Identify which pod in that namespace is using the most CPU cycles, then create another text file to hold its name:

[user@host ]$ vi /home/cloud_user/debug/high-cpu-pod-name.txt

Get the broken pod's summary data in JSON format and output it to /home/cloud_user/debug/broken-pod-summary.json

You can get the JSON data and output it to the file like this:

[user@host ]$ kubectl get pod &ltpod name> -n &ltnamespace> -o json > /home/cloud_user/debug/broken-pod-summary.json

Get the broken pod's container logs and put them in /home/cloud_user/debug/broken-pod-logs.log

You can get the logs and output them to the file like this:

[user@host ]$ kubectl logs &ltpod name> -n &ltnamespace> > /home/cloud_user/debug/broken-pod-logs.log

Fix the problem with the broken pod so that it enters the Running state

Describe the broken pod to help identify what is wrong:

[user@host ]$ kubectl describe pod &ltpod name> -n &ltnamespace>

Check the Events to see if you can spot what is wrong.

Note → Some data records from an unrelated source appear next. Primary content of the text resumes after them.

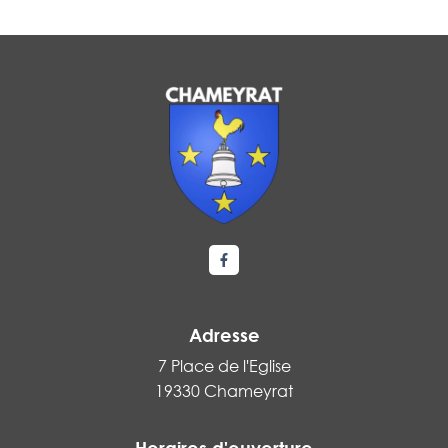
Lien vers le compte Facebook
Adresse
7 Place de l'Eglise
19330 Chameyrat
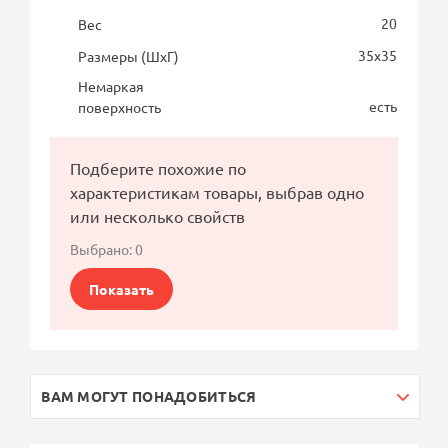
20
Вес
35х35
Размеры (ШхГ)
Немаркая
есть
поверхность
Подберите похожие по
характеристикам товары, выбрав одно
или несколько свойств
Выбрано:
0
Показать
ВАМ МОГУТ ПОНАДОБИТЬСЯ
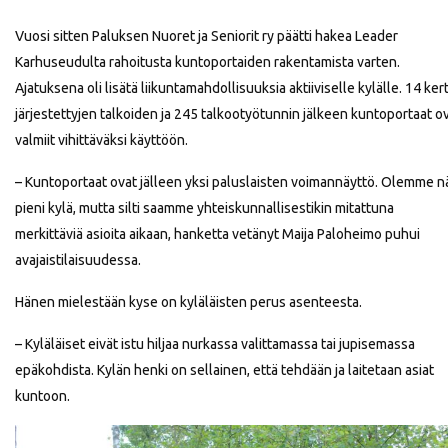
Vuosi sitten Paluksen Nuoret ja Seniorit ry päätti hakea Leader
Karhuseudulta rahoitusta kuntoportaiden rakentamista varten.
Ajatuksena oli lisätä liikuntamahdollisuuksia aktiiviselle kylälle. 14 ker
järjestettyjen talkoiden ja 245 talkootyötunnin jälkeen kuntoportaat o
valmiit vihittäväksi käyttöön.
– Kuntoportaat ovat jälleen yksi paluslaisten voimannäyttö. Olemme n
pieni kylä, mutta silti saamme yhteiskunnallisestikin mitattuna
merkittäviä asioita aikaan, hanketta vetänyt Maija Paloheimo puhui
avajaistilaisuudessa.
Hänen mielestään kyse on kyläläisten perus asenteesta.
– Kyläläiset eivät istu hiljaa nurkassa valittamassa tai jupisemassa
epäkohdista. Kylän henki on sellainen, että tehdään ja laitetaan asiat
kuntoon.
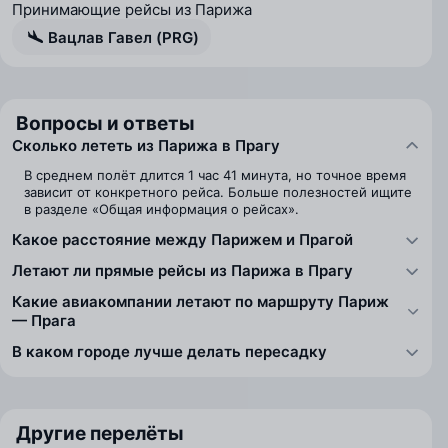
Принимающие рейсы из Парижа
Вацлав Гавел (PRG)
Вопросы и ответы
Сколько лететь из Парижа в Прагу
В среднем полёт длится 1 час 41 минута, но точное время
зависит от конкретного рейса. Больше полезностей ищите
в разделе «Общая информация о рейсах».
Какое расстояние между Парижем и Прагой
Летают ли прямые рейсы из Парижа в Прагу
Какие авиакомпании летают по маршруту Париж
— Прага
В каком городе лучше делать пересадку
Другие перелёты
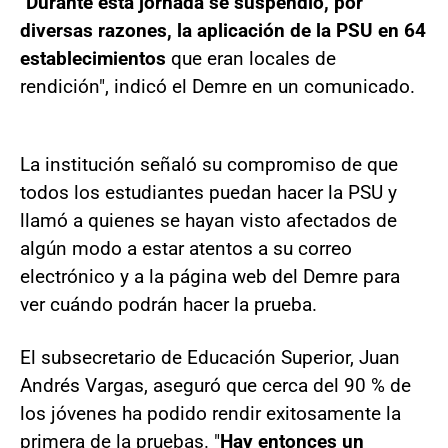
"
Durante esta jornada se suspendió, por
diversas razones, la aplicación de la PSU en 64
establecimientos
que eran locales de
rendición", indicó el Demre en un comunicado.
La institución señaló su compromiso de que
todos los estudiantes puedan hacer la PSU y
llamó a quienes se hayan visto afectados de
algún modo a estar atentos a su correo
electrónico y a la página web del Demre para
ver cuándo podrán hacer la prueba.
El subsecretario de Educación Superior, Juan
Andrés Vargas, aseguró que cerca del 90 % de
los jóvenes ha podido rendir exitosamente la
primera de la pruebas. "
Hay entonces un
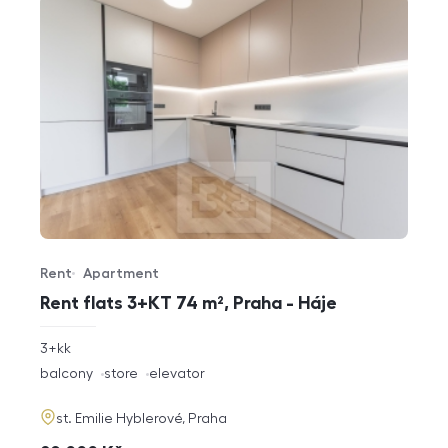
Rent
Apartment
Offer type
Property type
Rent flats 3+KT 74 m², Praha - Háje
rozměry
3+kk
disposition
funkce
balcony
store
elevator
adresa
st. Emilie Hyblerové, Praha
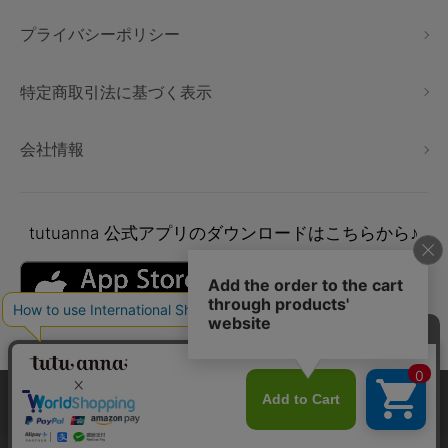
プライバシーポリシー
特定商取引法に基づく表示
会社情報
tutuanna
公式アプリのダウンロードはこちらから♪
本サイトでは、より快適にご利用いただけるようCookieを利用し
ています。詳細については
プライバシポリシー
をご確認くださ
い。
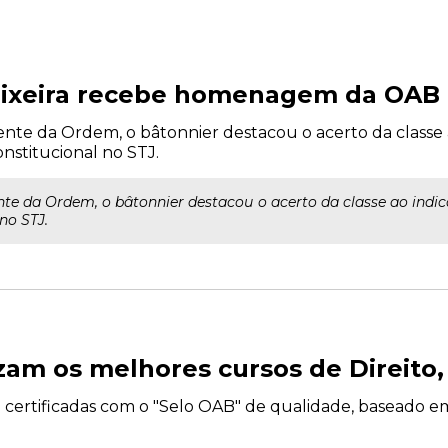
Teixeira recebe homenagem da OAB 
 frente da Ordem, o bâtonnier destacou o acerto da classe
constitucional no STJ.
rente da Ordem, o bâtonnier destacou o acerto da classe ao indi
 no STJ.
izam os melhores cursos de Direit
ertificadas com o "Selo OAB" de qualidade, baseado em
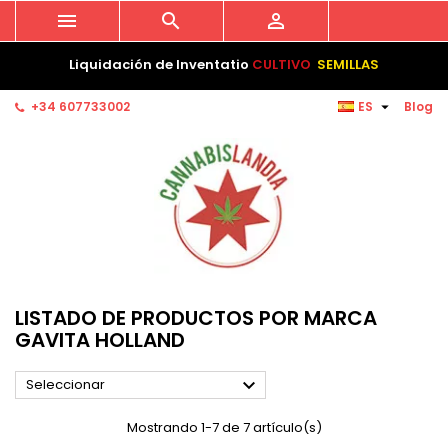



Liquidación de Inventatio
CULTIVO
SEMILLAS

+34 607733002
ES
Blog
LISTADO DE PRODUCTOS POR MARCA
GAVITA HOLLAND

Seleccionar
Mostrando 1-7 de 7 artículo(s)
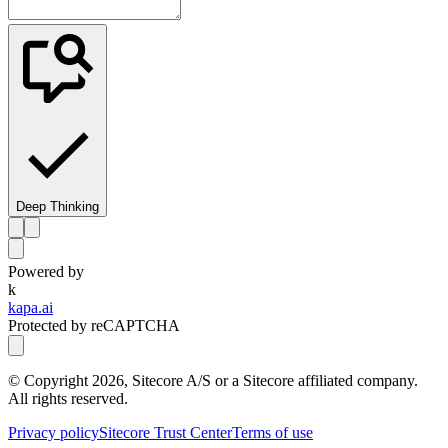
Deep Thinking
Powered by
k
kapa.ai
Protected by reCAPTCHA
© Copyright
2026
, Sitecore A/S or a Sitecore affiliated company.
All rights reserved.
Privacy policy
Sitecore Trust Center
Terms of use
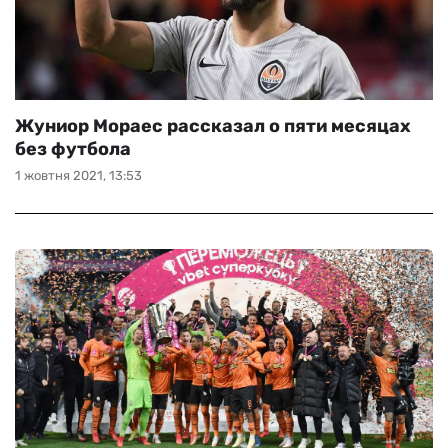
Жуниор Мораес рассказал о пяти месяцах
без футбола
1 жовтня 2021, 13:53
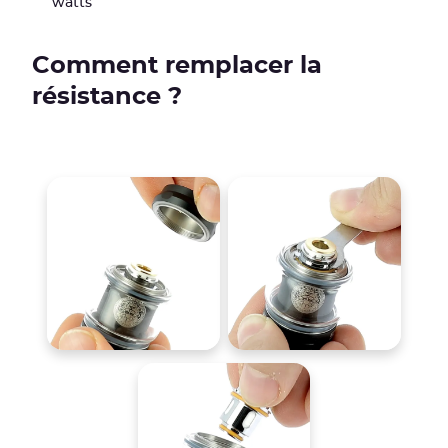
watts
Comment remplacer la
résistance ?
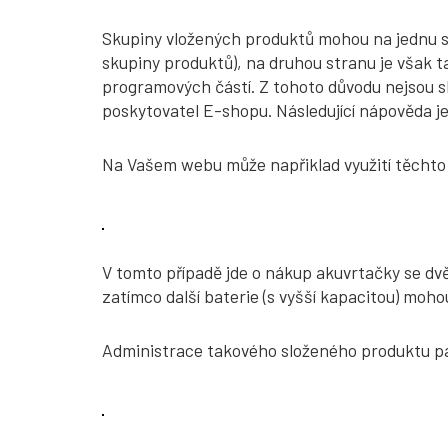
Skupiny vložených produktů mohou na jednu st
skupiny produktů), na druhou stranu je však t
programových částí. Z tohoto důvodu nejsou sk
poskytovatel E-shopu. Následující nápověda j
Na Vašem webu může napřiklad využití těchto
V tomto případě jde o nákup akuvrtačky se dvě
zatímco další baterie (s vyšší kapacitou) moh
Administrace takového složeného produktu p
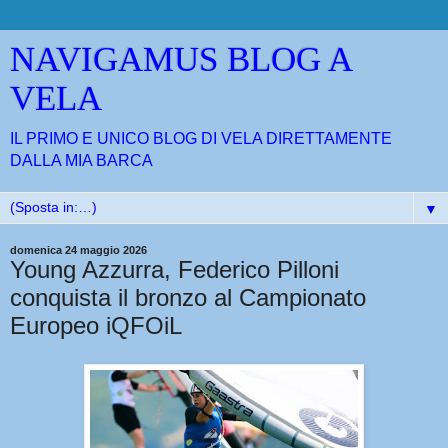
NAVIGAMUS BLOG A
VELA
IL PRIMO E UNICO BLOG DI VELA DIRETTAMENTE
DALLA MIA BARCA
▼
domenica 24 maggio 2026
Young Azzurra, Federico Pilloni
conquista il bronzo al Campionato
Europeo iQFOiL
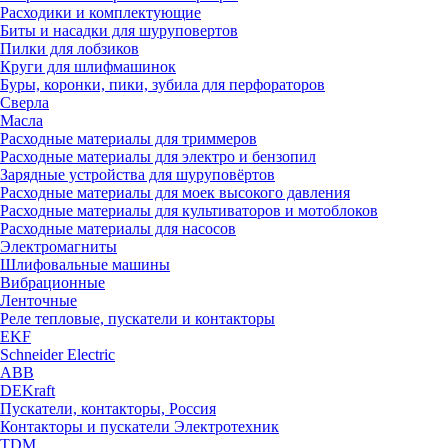
Расходики и комплектующие
Биты и насадки для шуруповертов
Пилки для лобзиков
Круги для шлифмашинок
Буры, коронки, пики, зубила для перфораторов
Сверла
Масла
Расходные материалы для триммеров
Расходные материалы для электро и бензопил
Зарядные устройства для шуруповёртов
Расходные материалы для моек высокого давления
Расходные материалы для культиваторов и мотоблоков
Расходные материалы для насосов
Электромагниты
Шлифовальные машины
Вибрационные
Ленточные
Реле тепловые, пускатели и контакторы
EKF
Schneider Electric
ABB
DEKraft
Пускатели, контакторы, Россия
Контакторы и пускатели Электротехник
TDM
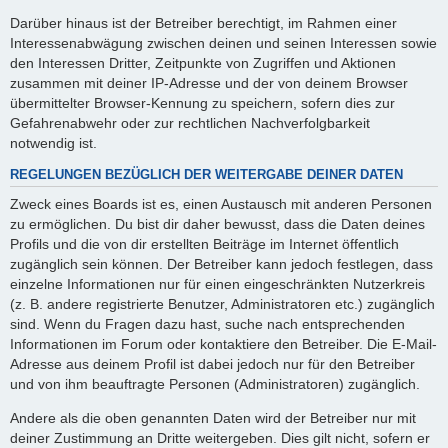
Darüber hinaus ist der Betreiber berechtigt, im Rahmen einer
Interessenabwägung zwischen deinen und seinen Interessen sowie
den Interessen Dritter, Zeitpunkte von Zugriffen und Aktionen
zusammen mit deiner IP-Adresse und der von deinem Browser
übermittelter Browser-Kennung zu speichern, sofern dies zur
Gefahrenabwehr oder zur rechtlichen Nachverfolgbarkeit
notwendig ist.
REGELUNGEN BEZÜGLICH DER WEITERGABE DEINER DATEN
Zweck eines Boards ist es, einen Austausch mit anderen Personen
zu ermöglichen. Du bist dir daher bewusst, dass die Daten deines
Profils und die von dir erstellten Beiträge im Internet öffentlich
zugänglich sein können. Der Betreiber kann jedoch festlegen, dass
einzelne Informationen nur für einen eingeschränkten Nutzerkreis
(z. B. andere registrierte Benutzer, Administratoren etc.) zugänglich
sind. Wenn du Fragen dazu hast, suche nach entsprechenden
Informationen im Forum oder kontaktiere den Betreiber. Die E-Mail-
Adresse aus deinem Profil ist dabei jedoch nur für den Betreiber
und von ihm beauftragte Personen (Administratoren) zugänglich.
Andere als die oben genannten Daten wird der Betreiber nur mit
deiner Zustimmung an Dritte weitergeben. Dies gilt nicht, sofern er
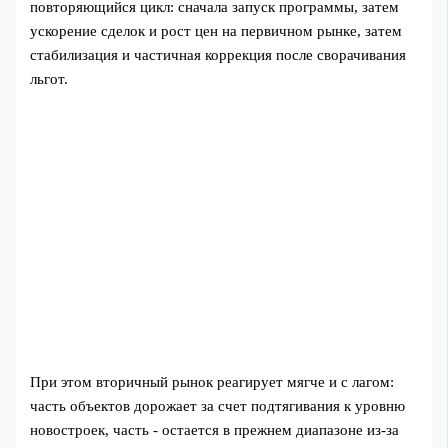
повторяющийся цикл: сначала запуск программы, затем
ускорение сделок и рост цен на первичном рынке, затем
стабилизация и частичная коррекция после сворачивания
льгот.
При этом вторичный рынок реагирует мягче и с лагом:
часть объектов дорожает за счет подтягивания к уровню
новостроек, часть - остается в прежнем диапазоне из-за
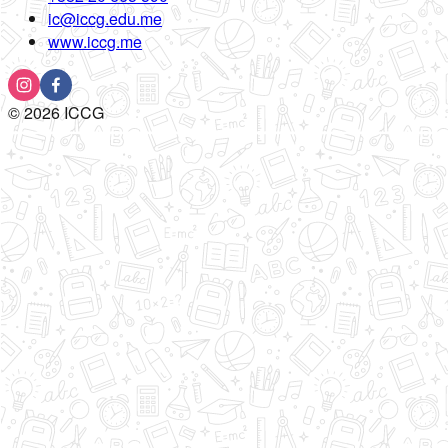
ic@iccg.edu.me
www.iccg.me
©
2026
ICCG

You may notice the pod's liveness probe is failing. If you look closely, you might also notice the path for the liveness probe looks like it may be incorrect.

In order to edit and fix the liveness probe, you will need to delete and recreate the pod. You should save the pod descriptor before deleting it, or you will have no way to recover it!

[user@host ]$ kubectl get pod &ltpod name> -n &ltnamespace> -o yaml --export > broken-pod.yml

Delete the broken pod:

[user@host ]$ kubectl delete pod &ltpod name> -n &ltnamespace>

Now, edit the descriptor file, and fix the path attribute for the liveness probe (it should say /healthz, not /ealthz):

[user@host ]$ vi broken-pod.yml`.

Recreate the broken pod with the fixed probe:

[user@host ]$ kubectl apply -f broken-pod.yml -n &ltnamespace>

Check to make sure the pod is now running properly:

[user@host ]$ kubectl get pod &ltpod name> -n &ltnamespace>

Conclusion

That's it! We did it. We walked into a strange Kubernetes infrastructure that was broken, found the problem and got things up and running again for our development team. Congratulations!